Bonnie and Terry Turner, the husband-and-wife writing team from Atlanta who scored big at SNL working on “Wayne’s World” and Church Lady sketches, watch the show now and marvel at how its interests have shrunk. “They write less about relationships,” Bonnie says. “Unless the relationship is between a man and his shoe, rather than actual people.”

During the SNL season, the writers don’t need to have much interaction with the outside world. As the rewrite session drifts on, they bark out requests for food, and an assistant. Lori Jo Hoekstra, phones them in. At ten o’clock, it’s ten Quarter Pounders, eight Big Macs, four bacon double cheeseburgers, and heaps of fries; 90 minutes later, there’s an equally hefty delivery of ribs and chicken; at 1 A.M., it’s spaghetti, lasagna, and salads.

Meanwhile, they make grudging progress on a sketch written by Norm MacDonald. It’s a parody of Andy Rooney—not exactly a fresh target. Rooney, played by MacDonald, is cleaning out his desk and finds a bottle of sedatives, empty except for cotton.

“Should I mention cotton more than once?” MacDonald asks, and it’s debated for ten minutes. No—just one cotton reference stays in, but now they can’t decide whether the pills are for the treatment of “hallucinations,” “mood swings,” “dementia,” or “NRA dementia.”

“That’s too much,” Downey says. “It’s his attitude that’s funny, the fact that he’s ignoring something that’s obviously important.”

MacDonald: “So I can say, ‘I don’t know what the pills are for—what I do know is, the bottle is mostly filled with cotton.’”

Franken: “And, ‘I give the pills to Lesley Stahl. Then, when Lesley’s passed out, I take her to the closet and rape her.’ Or, ‘That’s why you never see Lesley until February.’ Or, ‘When she passes out, I put her in various positions and take pictures of her.’”

Downey: “‘Here’s a picture of Ed Bradley.’”

MacDonald: “What if Rooney rapes Mike Wallace? And then says, ‘I guess that makes me bad.’ Is it funnier with a black guy? Or two old white guys?”

Franken: “What about, ‘I drag Mike into my office and rape him. Right here! I guess that makes me bad.’”

(Data items)

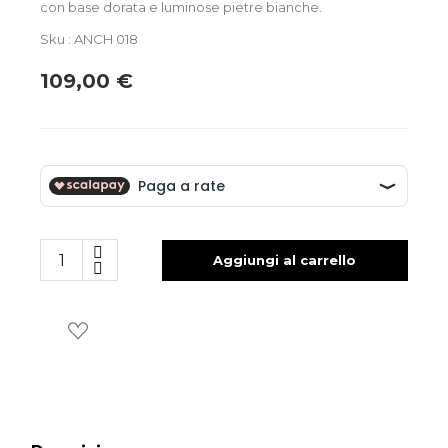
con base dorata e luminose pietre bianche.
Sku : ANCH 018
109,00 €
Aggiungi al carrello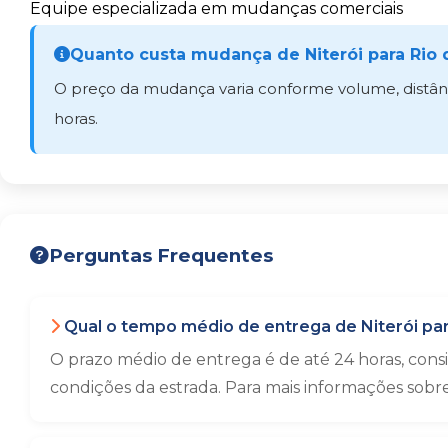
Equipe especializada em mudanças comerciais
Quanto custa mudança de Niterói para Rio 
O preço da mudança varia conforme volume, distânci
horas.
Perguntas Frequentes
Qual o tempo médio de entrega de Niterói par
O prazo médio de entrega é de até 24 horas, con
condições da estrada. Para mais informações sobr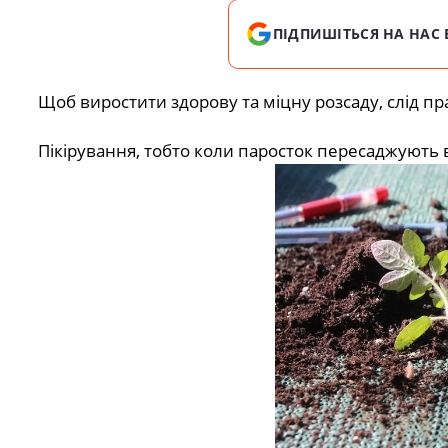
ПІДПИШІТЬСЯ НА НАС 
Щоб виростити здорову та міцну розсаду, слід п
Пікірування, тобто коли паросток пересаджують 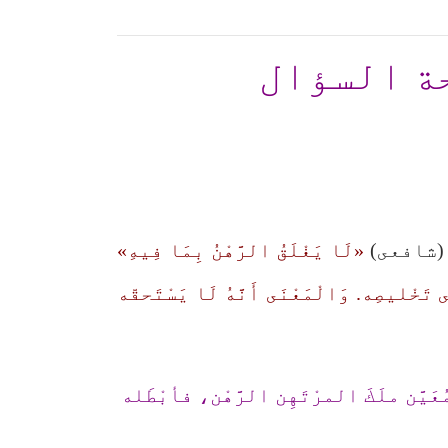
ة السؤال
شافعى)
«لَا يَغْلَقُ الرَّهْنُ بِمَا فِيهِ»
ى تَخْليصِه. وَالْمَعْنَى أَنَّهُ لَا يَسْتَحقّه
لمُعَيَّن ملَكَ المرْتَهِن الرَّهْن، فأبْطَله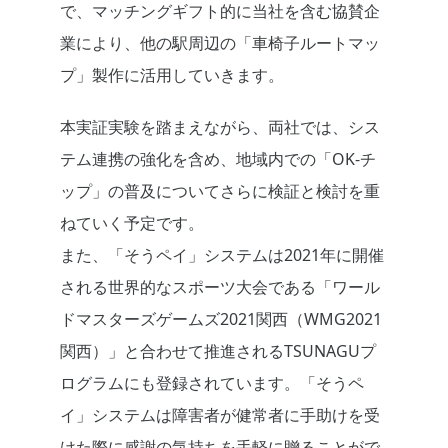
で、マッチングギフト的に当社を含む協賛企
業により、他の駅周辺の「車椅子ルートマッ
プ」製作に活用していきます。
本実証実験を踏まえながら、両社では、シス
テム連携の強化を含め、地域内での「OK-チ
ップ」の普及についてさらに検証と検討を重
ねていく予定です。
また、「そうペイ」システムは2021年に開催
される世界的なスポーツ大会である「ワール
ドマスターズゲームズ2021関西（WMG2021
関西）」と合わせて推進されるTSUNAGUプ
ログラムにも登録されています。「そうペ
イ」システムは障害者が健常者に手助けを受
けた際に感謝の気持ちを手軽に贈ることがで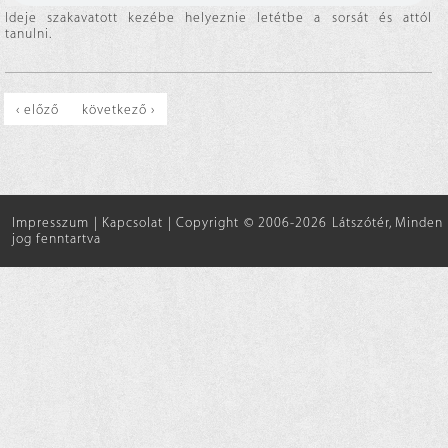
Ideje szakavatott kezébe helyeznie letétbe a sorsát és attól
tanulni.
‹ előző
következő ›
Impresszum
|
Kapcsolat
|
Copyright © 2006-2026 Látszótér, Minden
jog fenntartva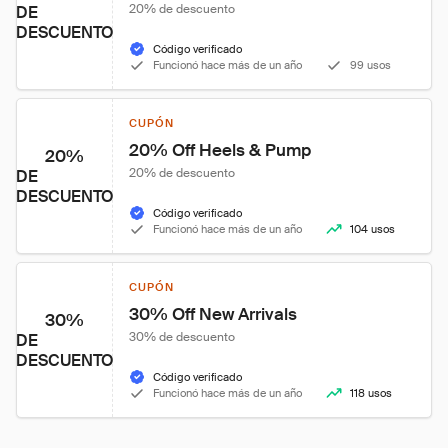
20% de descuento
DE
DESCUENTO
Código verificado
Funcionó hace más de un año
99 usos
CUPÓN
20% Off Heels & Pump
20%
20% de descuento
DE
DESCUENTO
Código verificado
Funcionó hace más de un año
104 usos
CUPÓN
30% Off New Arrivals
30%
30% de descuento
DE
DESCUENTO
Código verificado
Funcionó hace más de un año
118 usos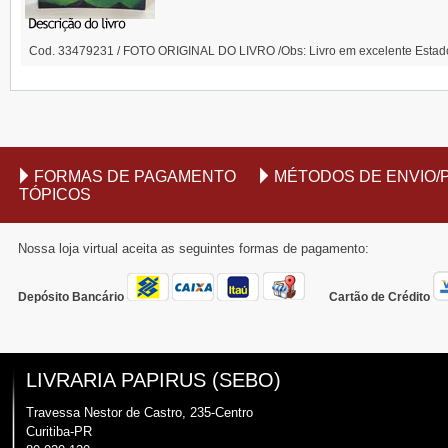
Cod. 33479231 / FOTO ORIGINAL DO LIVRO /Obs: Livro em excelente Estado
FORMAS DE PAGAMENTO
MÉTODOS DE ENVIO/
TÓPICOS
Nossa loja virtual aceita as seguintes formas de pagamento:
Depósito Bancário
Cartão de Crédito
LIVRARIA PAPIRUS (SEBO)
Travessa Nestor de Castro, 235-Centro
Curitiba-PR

■ **THE PROBLEM**
Please extend the piece above about the SNL writers' rewrite session, starting after its last line.

■ **RESPONSE AREA**
The discussion sputters for another ten minutes. Then the writers lose interest and drift over to the newly arrived food. “C’mon!” Downey says plaintively. “Let’s finish this!”

The sketches eventually get tighter and marginally better. Mostly, all this group writing produces a thin comedy mush. “It’s now a much more fey, effete, overthought show,” says Rosie Shuster, who did her third tour on the writing staff during the late eighties. “The cud is so well chewed before it goes on the air.”

“Talent is essential, and hard work is essential, but there isn’t any tight correlation between working your ass off and quality,” a frustrated Downey says later. “It’s so unfair. You’re sitting around, and you just have a great idea—like ‘Fred Garvin, Male Prostitute’ literally took slightly longer to write than it did to read. It was just easy and fun. And you can stay up all night shitting out some other thing phrase by phrase.”

The moments of inspiration have been harder for Downey and everyone else to come by. Lately, the extracurricular action in the writers’ room has been more colorful than a lot of the writing.

The show hosted by Sarah Jessica Parker, in November, included a song contrasting love’s higher and lower impulses. Michael McKean sang chastely to Parker, plunking an acoustic guitar; then Sandler cranked up his electric guitar to underscore sophomoric lines like “I’m gonna give ya the wood!”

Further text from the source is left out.